• [How to complete this task]
Arrange the part of the listing below that opens with the line containing "right knee: (259, 820, 3)" and closes with the line containing "right elbow: (158, 476, -2)" as a Markdown table with the columns Row and Line. Number each line and leave out any blank lines.

• [Source information]
[Start of section]

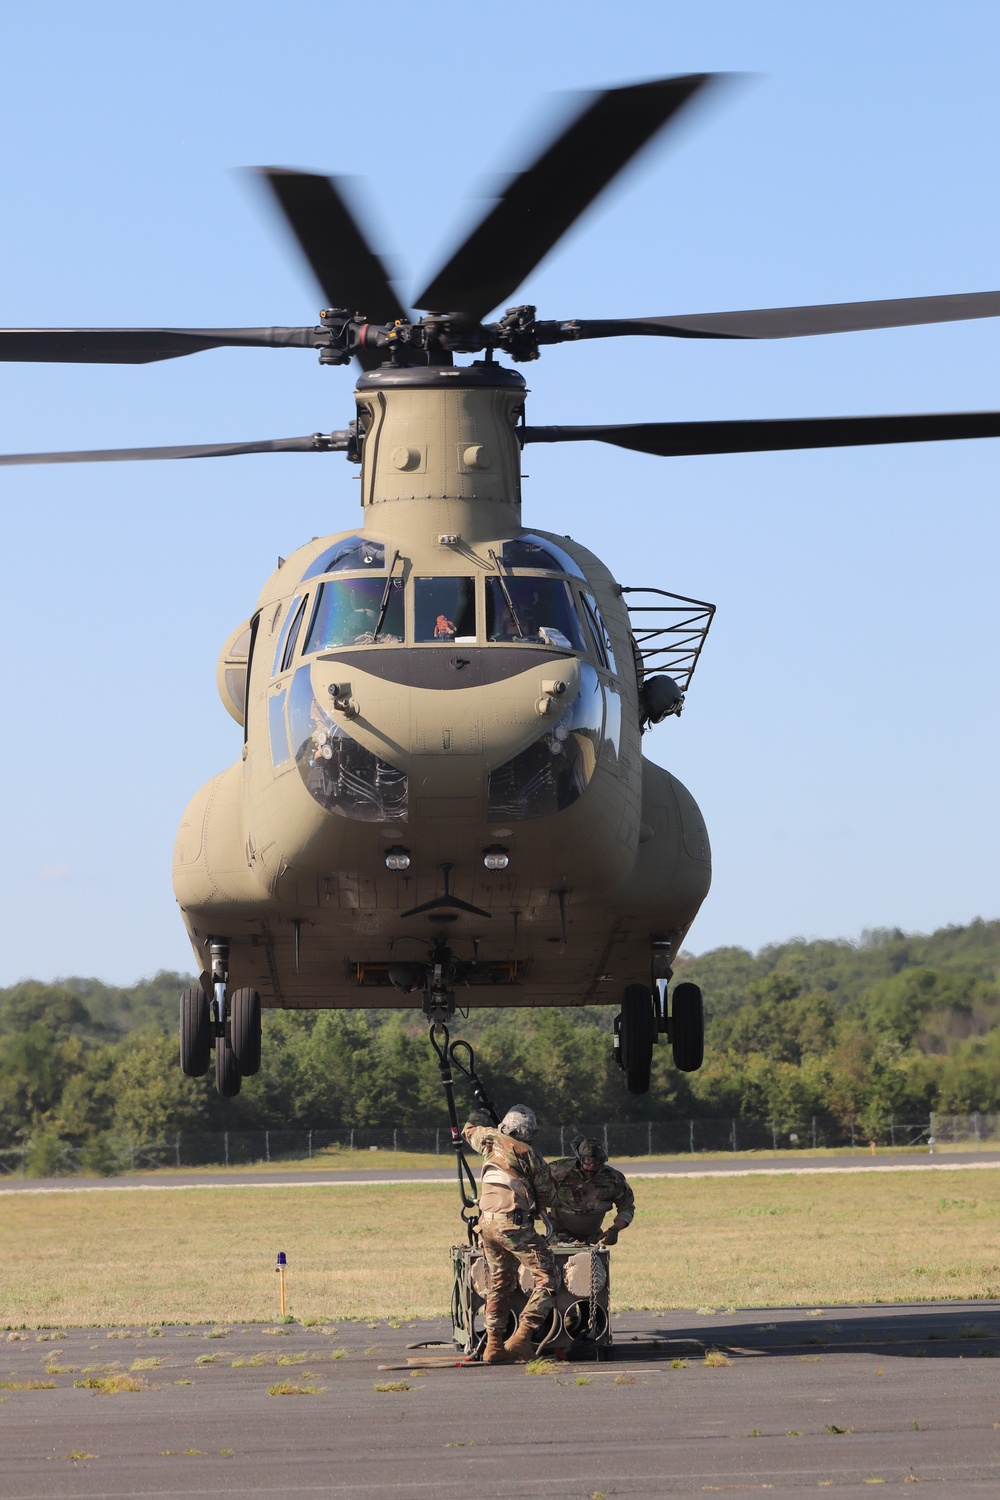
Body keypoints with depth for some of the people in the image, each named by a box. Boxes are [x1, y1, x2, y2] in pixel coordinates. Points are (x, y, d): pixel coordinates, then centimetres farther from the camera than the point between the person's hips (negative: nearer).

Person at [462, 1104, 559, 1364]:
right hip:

[End of section]
[Start of section]

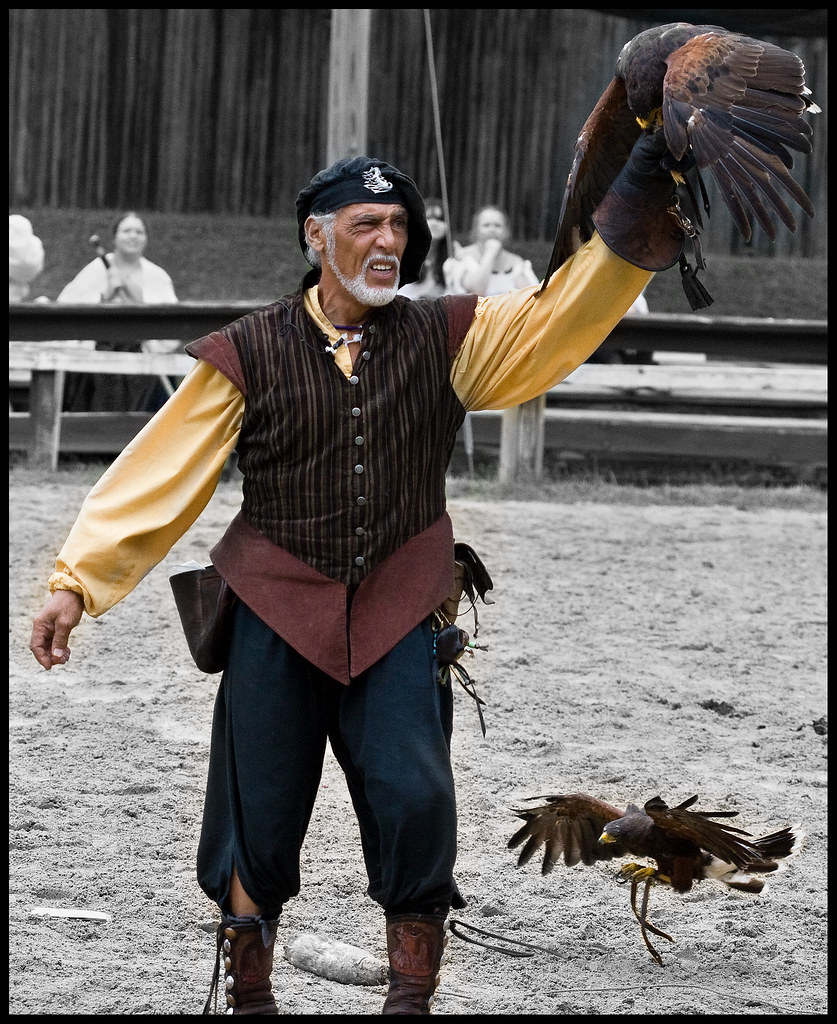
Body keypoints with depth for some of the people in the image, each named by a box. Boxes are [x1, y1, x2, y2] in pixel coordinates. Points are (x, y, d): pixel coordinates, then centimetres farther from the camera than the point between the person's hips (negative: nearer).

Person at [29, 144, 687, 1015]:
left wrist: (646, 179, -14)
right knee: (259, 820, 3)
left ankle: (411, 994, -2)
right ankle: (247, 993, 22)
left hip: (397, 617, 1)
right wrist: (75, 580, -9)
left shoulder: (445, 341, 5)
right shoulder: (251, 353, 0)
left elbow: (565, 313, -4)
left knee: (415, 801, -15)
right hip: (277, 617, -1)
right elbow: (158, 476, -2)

[End of section]

• [The answer]
| Row | Line |
|---|---|
| 1 | right knee: (259, 820, 3) |
| 2 | left ankle: (411, 994, -2) |
| 3 | right ankle: (247, 993, 22) |
| 4 | left hip: (397, 617, 1) |
| 5 | right wrist: (75, 580, -9) |
| 6 | left shoulder: (445, 341, 5) |
| 7 | right shoulder: (251, 353, 0) |
| 8 | left elbow: (565, 313, -4) |
| 9 | left knee: (415, 801, -15) |
| 10 | right hip: (277, 617, -1) |
| 11 | right elbow: (158, 476, -2) |